### [Task instructions]
Wherever a line in the data below holds "sliced", copy that line.

### [Extracted records]
#####
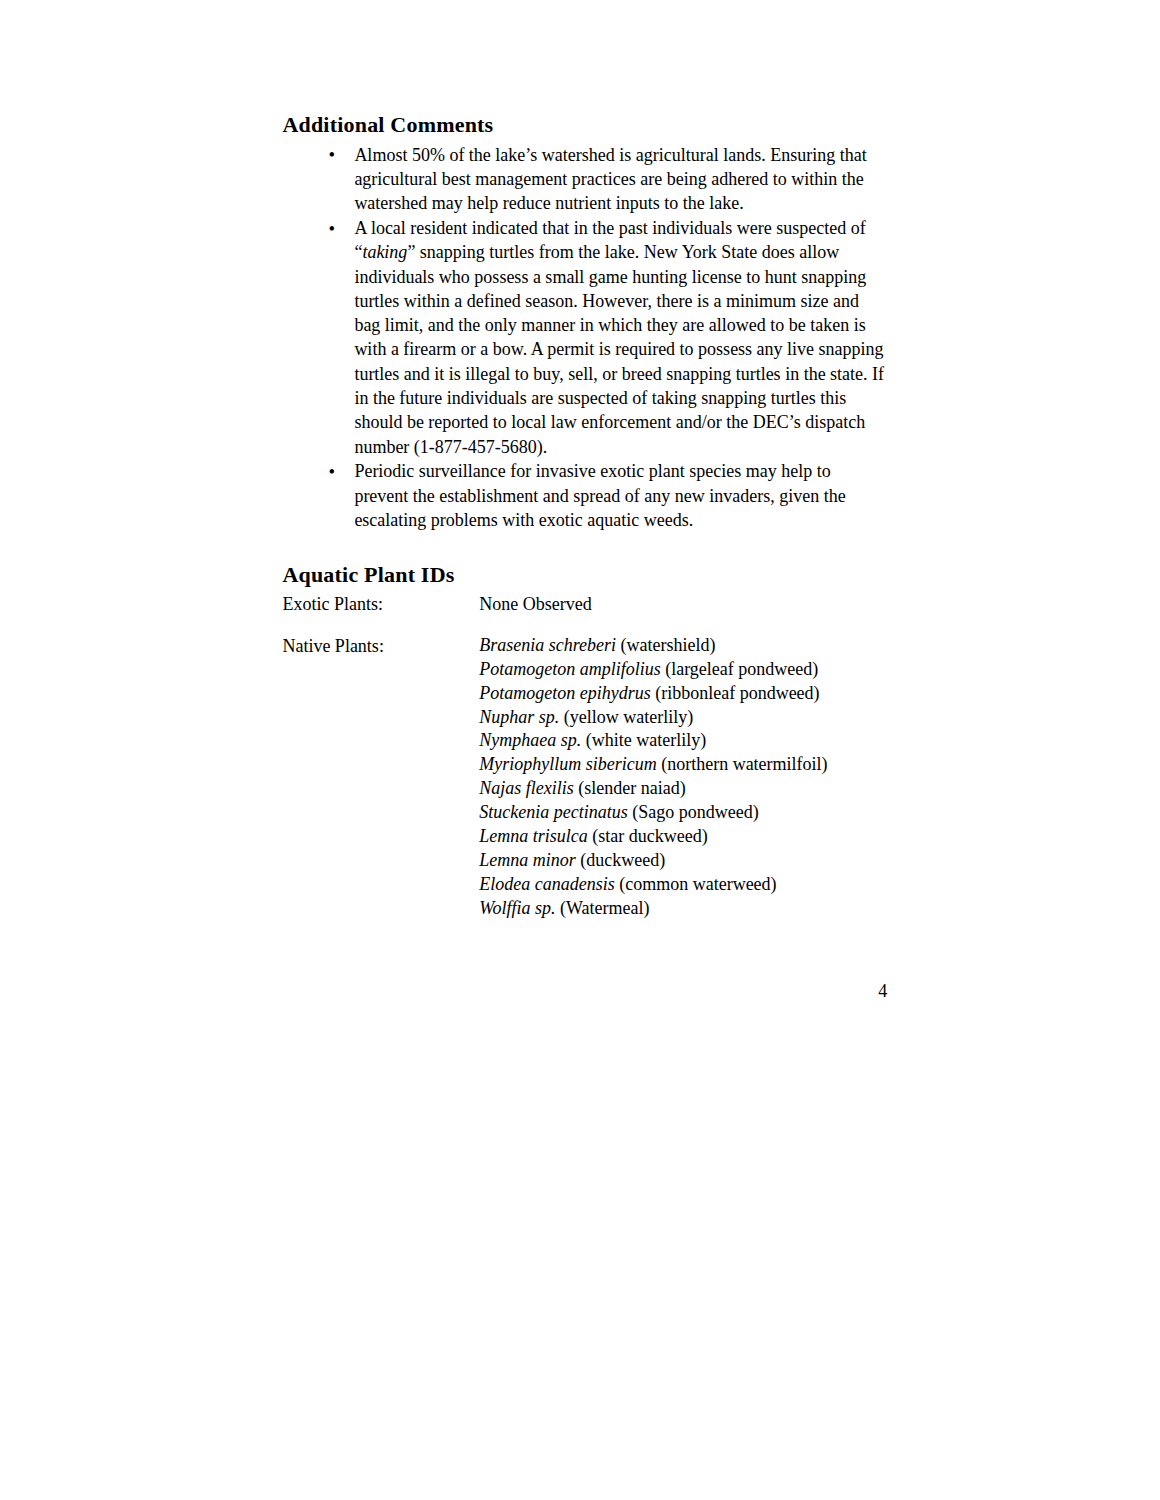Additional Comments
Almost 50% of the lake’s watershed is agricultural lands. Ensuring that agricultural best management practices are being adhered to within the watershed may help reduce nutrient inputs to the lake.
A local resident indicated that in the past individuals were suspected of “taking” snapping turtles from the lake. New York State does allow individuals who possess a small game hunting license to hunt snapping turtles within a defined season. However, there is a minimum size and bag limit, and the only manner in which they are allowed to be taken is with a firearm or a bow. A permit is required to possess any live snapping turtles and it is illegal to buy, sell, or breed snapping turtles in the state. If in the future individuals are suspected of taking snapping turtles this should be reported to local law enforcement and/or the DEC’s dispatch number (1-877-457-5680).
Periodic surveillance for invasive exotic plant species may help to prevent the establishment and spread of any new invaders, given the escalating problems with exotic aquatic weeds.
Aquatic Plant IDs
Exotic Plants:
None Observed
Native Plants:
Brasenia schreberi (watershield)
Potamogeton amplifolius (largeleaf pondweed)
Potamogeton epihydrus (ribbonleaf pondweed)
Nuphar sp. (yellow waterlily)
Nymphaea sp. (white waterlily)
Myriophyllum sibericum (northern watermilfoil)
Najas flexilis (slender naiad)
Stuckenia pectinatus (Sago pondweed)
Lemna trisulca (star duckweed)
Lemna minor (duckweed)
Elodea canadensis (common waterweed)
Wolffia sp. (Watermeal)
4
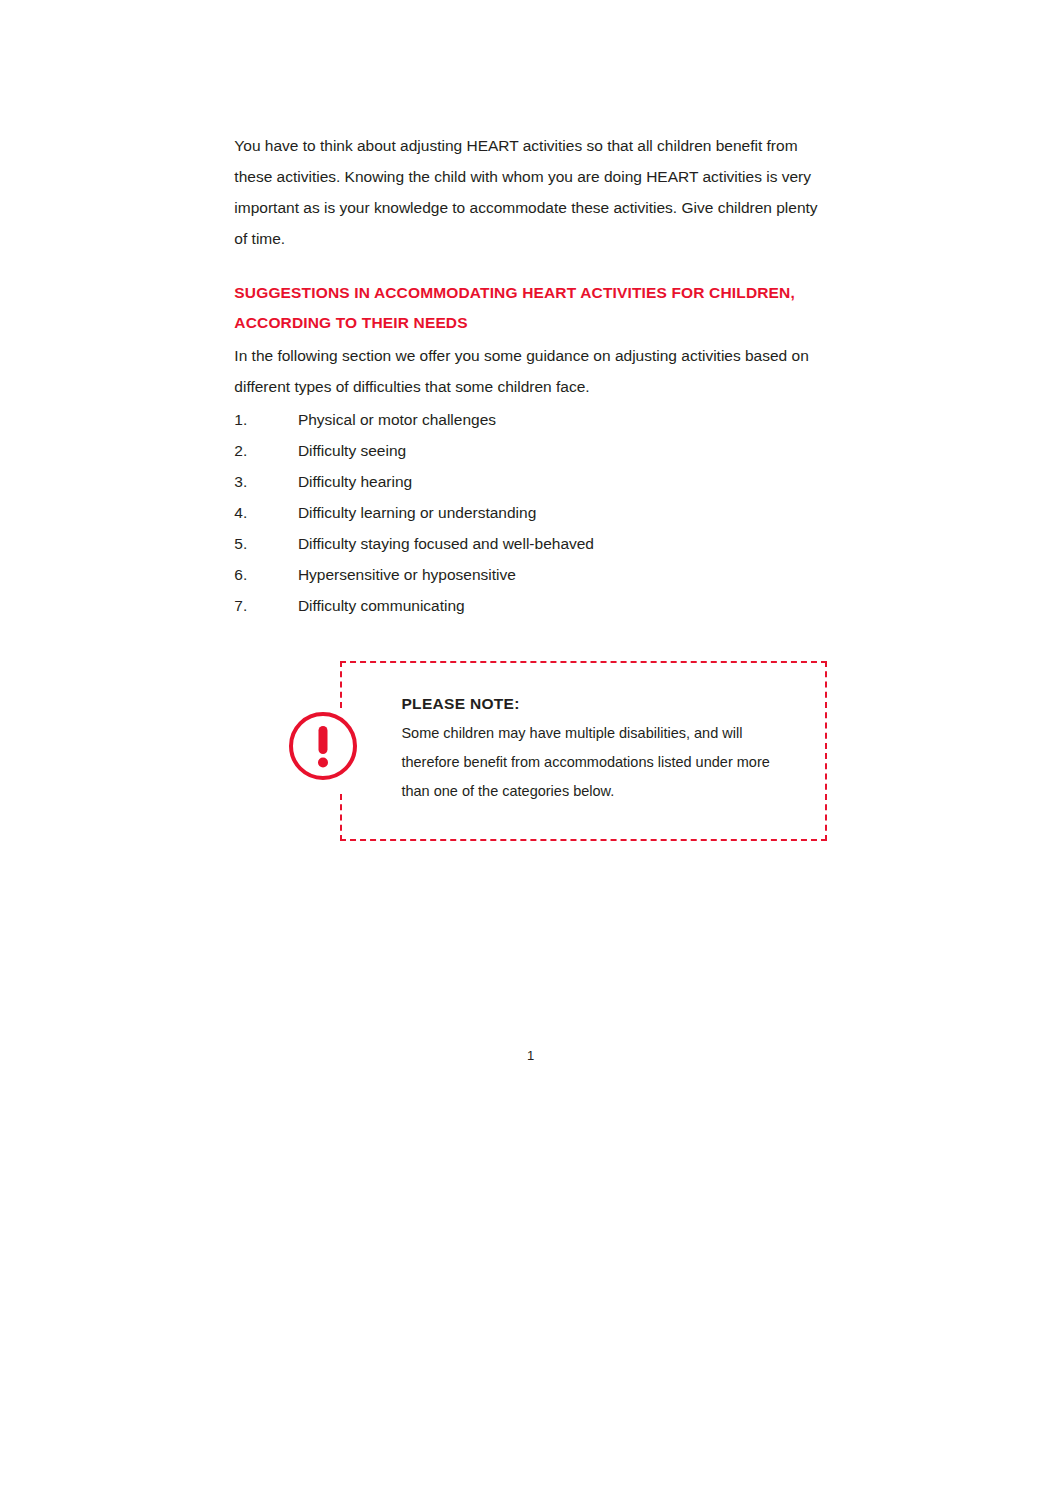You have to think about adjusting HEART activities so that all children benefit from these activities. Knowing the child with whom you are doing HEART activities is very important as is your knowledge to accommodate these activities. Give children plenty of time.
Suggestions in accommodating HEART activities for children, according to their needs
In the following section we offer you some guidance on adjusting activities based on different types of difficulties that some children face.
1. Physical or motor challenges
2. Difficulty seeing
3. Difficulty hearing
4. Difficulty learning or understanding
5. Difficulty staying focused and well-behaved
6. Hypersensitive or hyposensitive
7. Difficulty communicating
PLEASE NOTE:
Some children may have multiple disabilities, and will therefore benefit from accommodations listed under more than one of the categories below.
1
#####
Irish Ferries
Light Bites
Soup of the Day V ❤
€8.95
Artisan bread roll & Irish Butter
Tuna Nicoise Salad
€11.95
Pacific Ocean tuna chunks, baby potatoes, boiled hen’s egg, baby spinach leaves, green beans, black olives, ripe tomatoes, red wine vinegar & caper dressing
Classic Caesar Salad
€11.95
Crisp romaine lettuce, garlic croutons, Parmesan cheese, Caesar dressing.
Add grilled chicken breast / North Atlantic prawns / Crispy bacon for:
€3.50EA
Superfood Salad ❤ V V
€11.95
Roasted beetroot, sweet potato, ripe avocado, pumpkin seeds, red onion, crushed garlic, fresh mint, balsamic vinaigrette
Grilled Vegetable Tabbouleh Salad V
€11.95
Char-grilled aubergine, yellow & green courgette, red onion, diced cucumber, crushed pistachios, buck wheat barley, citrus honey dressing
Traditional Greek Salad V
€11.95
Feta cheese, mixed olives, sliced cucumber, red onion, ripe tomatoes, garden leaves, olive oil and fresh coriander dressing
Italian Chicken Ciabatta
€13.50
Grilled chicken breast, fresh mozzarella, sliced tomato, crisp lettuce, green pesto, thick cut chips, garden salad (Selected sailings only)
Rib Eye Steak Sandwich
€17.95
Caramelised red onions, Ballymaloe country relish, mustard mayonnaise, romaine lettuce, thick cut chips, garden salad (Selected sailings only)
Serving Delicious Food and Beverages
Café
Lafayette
#####
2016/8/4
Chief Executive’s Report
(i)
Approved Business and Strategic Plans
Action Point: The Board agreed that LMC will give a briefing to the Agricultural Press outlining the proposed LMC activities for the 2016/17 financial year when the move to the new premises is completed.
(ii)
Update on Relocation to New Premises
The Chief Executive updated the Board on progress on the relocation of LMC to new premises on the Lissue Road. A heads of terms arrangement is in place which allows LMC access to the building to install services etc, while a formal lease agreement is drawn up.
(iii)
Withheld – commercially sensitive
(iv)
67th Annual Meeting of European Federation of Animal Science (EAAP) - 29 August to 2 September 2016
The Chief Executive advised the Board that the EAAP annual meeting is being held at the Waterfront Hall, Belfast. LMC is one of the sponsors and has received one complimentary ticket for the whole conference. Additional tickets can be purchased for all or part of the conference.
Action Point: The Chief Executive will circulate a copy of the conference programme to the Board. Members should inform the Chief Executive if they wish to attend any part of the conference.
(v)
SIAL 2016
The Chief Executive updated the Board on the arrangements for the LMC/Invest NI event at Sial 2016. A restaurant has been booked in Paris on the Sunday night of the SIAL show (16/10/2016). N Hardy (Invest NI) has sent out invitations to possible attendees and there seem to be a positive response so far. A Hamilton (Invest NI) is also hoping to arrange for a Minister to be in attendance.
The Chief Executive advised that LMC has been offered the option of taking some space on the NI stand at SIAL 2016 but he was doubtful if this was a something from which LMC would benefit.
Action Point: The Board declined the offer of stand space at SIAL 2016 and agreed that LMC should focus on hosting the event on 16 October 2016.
#####
### [Output below]
Feta cheese, mixed olives, sliced cucumber, red onion, ripe tomatoes, garden leaves, olive oil and fresh coriander dressing
Grilled chicken breast, fresh mozzarella, sliced tomato, crisp lettuce, green pesto, thick cut chips, garden salad (Selected sailings only)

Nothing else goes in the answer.